Yalies will soon be forced to look beyond the Broadway shopping district to buy alcohol, as the University has refused to renew the popular Broadway Liquor’s lease, forcing the store to relocate.

Yale University Properties — the office that manages Yale’s portfolio of residential and commercial properties — acquired Broadway Liquor’s current space in November and decided that month not to allow the store to renew its lease with its previous landlord, which is set to expire later this year, UP director Abigail Rider said in an email to the News.

“We will not be seeking a liquor store tenant for that location as we do not feel that liquor stores are the best use of UP’s locations near campus,” Rider said.

The property in question is abutted on three sides by Yale-owned parcels and it was the only space in the block adjacent to Payne Whitney Gymansium not owned by the University before November. Rider said that it was a logical step for the University to purchase the property when its former owner put it up for sale. She added that the property will undergo significant repairs before Yale seeks a new tenant to move in.

The liquor store is currently seeking a new storefront location to reestablish the business.

Property acquisition followed by selective tenant decisions is not a new occurrence for Yale. UP is known to have specific selection criteria when attracting new retailers to occupy Yale-owned storefronts, and the office is tight-lipped about which prospective tenants they are negotiating with.

“To me [UP’s selectivity] is a mystery,” Bill Kalogeridis, the former owner of Copper Kitchen on Chapel Street, told the News in Feburary 2010, eight months before his Chapel Street restaurant was not allowed to renew its lease with the University.

According to its website, University Properties has over 500 residential properties in its portfolio and over 85 retail tenants. Yale is one of the largest commercial property taxpayers in New Haven, paying over $4 million annually.

Student reaction to the news of Broadway Liquor’s relocation was mixed. Of nine students interviewed, six said that buying liquor would become more inconvenient for them without a retailer in the Broadway area.

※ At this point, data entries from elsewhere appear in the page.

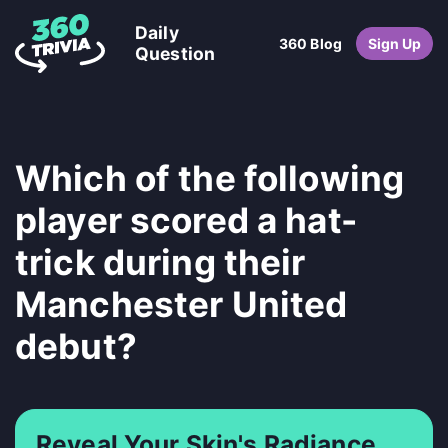
Daily
360 Blog
Sign Up
Question
Which of the following
player scored a hat-
trick during their
Manchester United
debut?
Reveal Your Skin's Radiance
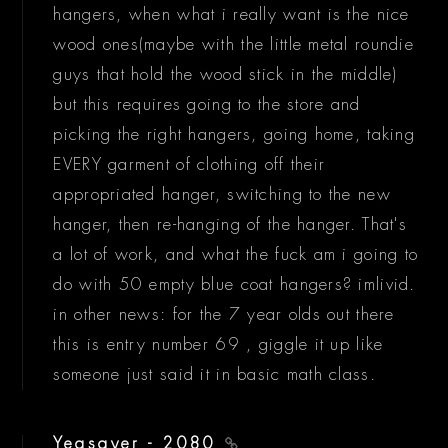
hangers, when what i really want is the nice
wood ones(maybe with the little metal roundie
guys that hold the wood stick in the middle)
but this requires going to the store and
picking the right hangers, going home, taking
EVERY garment of clothing off their
appropriated hanger, switching to the new
hanger, then re-hanging of the hanger. That's
a lot of work, and what the fuck am i going to
do with 50 empty blue coat hangers? imlivid.
in other news: for the 7 year olds out there
this is entry number 69 , giggle it up like
someone just said it in basic math class.
Yeasayer - 2080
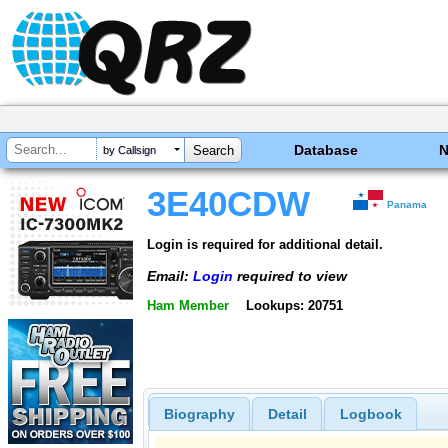
Database
by Callsign
3E40CDW
Panama
Login is required for additional detail.
Email:
Login
required to view
Ham Member
Lookups: 20751
Biography
Detail
Logbook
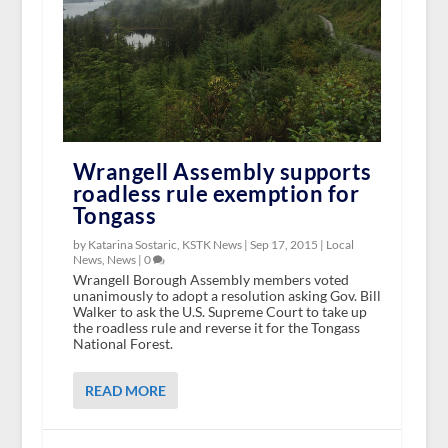
Wrangell Assembly supports
roadless rule exemption for
Tongass
by Katarina Sostaric, KSTK News |
Sep 17, 2015
|
Local
News
,
News
|
0
Wrangell Borough Assembly members voted
unanimously to adopt a resolution asking Gov. Bill
Walker to ask the U.S. Supreme Court to take up
the roadless rule and reverse it for the Tongass
National Forest.
READ MORE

Students also expressed diverse opinions regarding the amount of influence Yale has in downtown’s New Haven retail development.

“I think Yale has a done a nice job targeting tenants to fill the retail spaces along Broadway, and I’m guessing they’ll do fine with this space, too,” Derek Walker ’12 said. “It’s Yale’s property, so I’m fine with them doing what they want with it.”

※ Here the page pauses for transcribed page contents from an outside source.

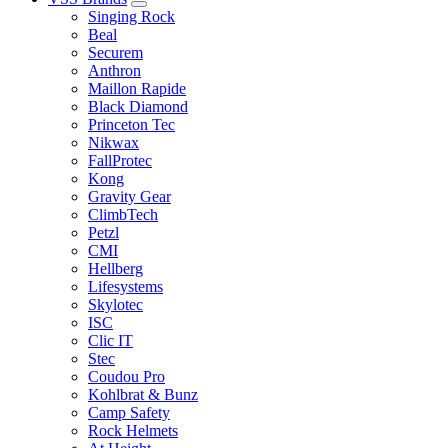
Singing Rock
Beal
Securem
Anthron
Maillon Rapide
Black Diamond
Princeton Tec
Nikwax
FallProtec
Kong
Gravity Gear
ClimbTech
Petzl
CMI
Hellberg
Lifesystems
Skylotec
ISC
Clic IT
Stec
Coudou Pro
Kohlbrat & Bunz
Camp Safety
Rock Helmets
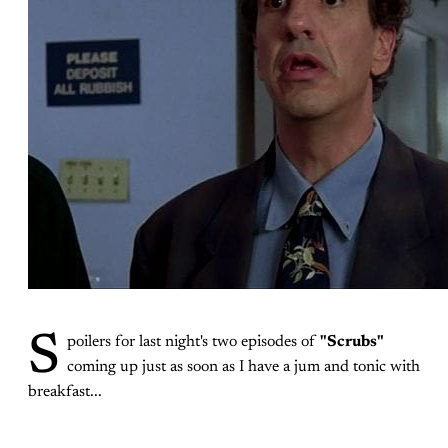
S
poilers for last night's two episodes of
"Scrubs"
coming up just as soon as I have a jum and tonic with
breakfast...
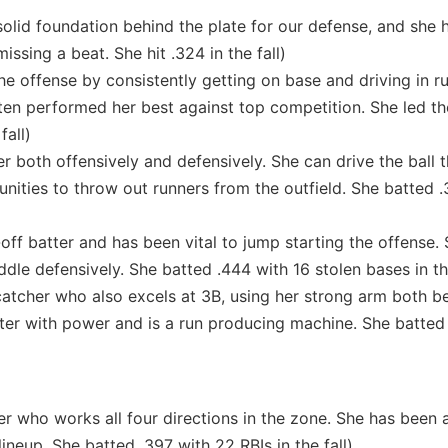
olid foundation behind the plate for our defense, and she 
missing a beat. She hit .324 in the fall)
he offense by consistently getting on base and driving in ru
often performed her best against top competition. She led t
fall)
 both offensively and defensively. She can drive the ball 
tunities to throw out runners from the outfield. She batted .
off batter and has been vital to jump starting the offense.
le defensively. She batted .444 with 16 stolen bases in the
catcher who also excels at 3B, using her strong arm both b
hitter with power and is a run producing machine. She batted
r who works all four directions in the zone. She has been 
lineup. She batted .397 with 22 RBIs in the fall)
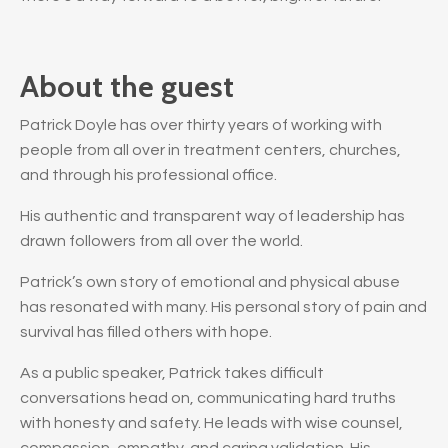
About the guest
Patrick Doyle has over thirty years of working with
people from all over in treatment centers, churches,
and through his professional office.
His authentic and transparent way of leadership has
drawn followers from all over the world.
Patrick’s own story of emotional and physical abuse
has resonated with many. His personal story of pain and
survival has filled others with hope.
As a public speaker, Patrick takes difficult
conversations head on, communicating hard truths
with honesty and safety. He leads with wise counsel,
compassion, empathy, and caring validation. His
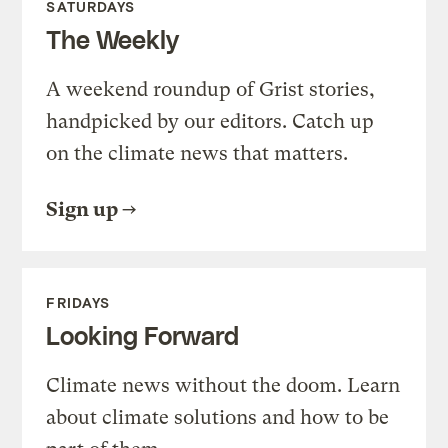
SATURDAYS
The Weekly
A weekend roundup of Grist stories,
handpicked by our editors. Catch up
on the climate news that matters.
Sign up
FRIDAYS
Looking Forward
Climate news without the doom. Learn
about climate solutions and how to be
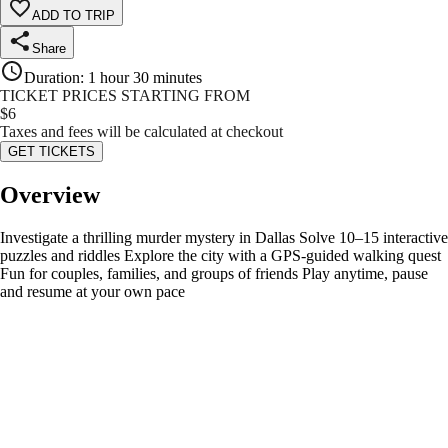
ADD TO TRIP
Share
Duration
:
1 hour 30 minutes
TICKET PRICES STARTING FROM
$
6
Taxes and fees will be calculated at checkout
GET TICKETS
Overview
Investigate a thrilling murder mystery in Dallas Solve 10–15 interactive
puzzles and riddles Explore the city with a GPS-guided walking quest
Fun for couples, families, and groups of friends Play anytime, pause
and resume at your own pace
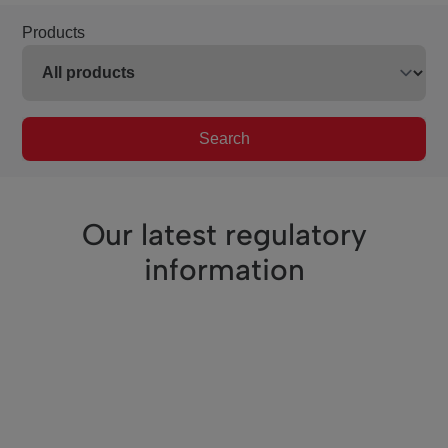
Products
Search
Our latest regulatory
information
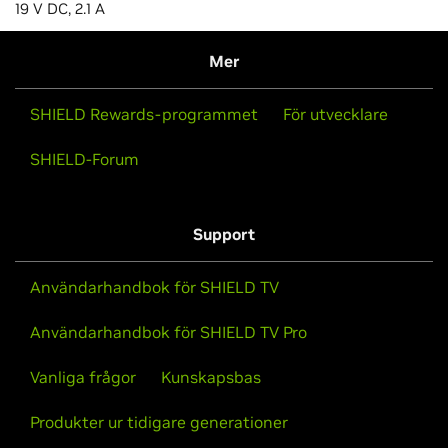
19 V DC, 2.1 A
Mer
SHIELD Rewards-programmet
För utvecklare
SHIELD-Forum
Support
Användarhandbok för SHIELD TV
Användarhandbok för SHIELD TV Pro
Vanliga frågor
Kunskapsbas
Produkter ur tidigare generationer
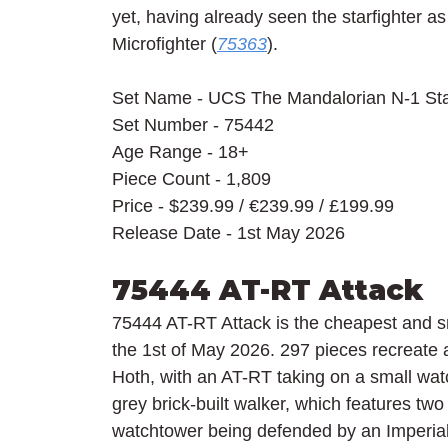
yet, having already seen the starfighter as
Microfighter (
75363
).
Set Name - UCS The Mandalorian N-1 Star
Set Number - 75442
Age Range - 18+
Piece Count - 1,809
Price - $239.99 / 
€239.99 / £199.99
Release Date - 1st May 2026
75444 AT-RT Attack
75444 AT-RT Attack is the cheapest and s
the 1st of May 2026. 297 pieces recreate a
Hoth, with an AT-RT taking on a small wat
grey brick-built walker, which features two 
watchtower being defended by an Imperia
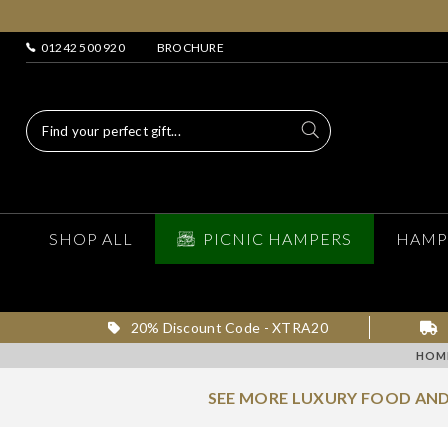
01242 500 920
BROCHURE
SHOP ALL
PICNIC HAMPERS
HAMP
20% Discount Code - XTRA20
HOM
SEE MORE LUXURY FOOD AND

Other students said they took issue with a percieved lack of input that non-Yale-affiliated city residents have on the development of their city. Eric Caine ’14 said that permanent residents of New Haven should be represented in the decision-making process, as they “have more [of a] stake in the city” than Yale administrators.

Elm Campus Partners, Yale’s real estate management arm, is working with the University on its plans to renovate the Dixwell property. Rider said Yale wants to have a modernized space in which a retailer or retailers can operate so that the streetscape will not “go dark.”

University Properties was established in 1996 as an extention of the University’s Office of New Haven and State Affairs.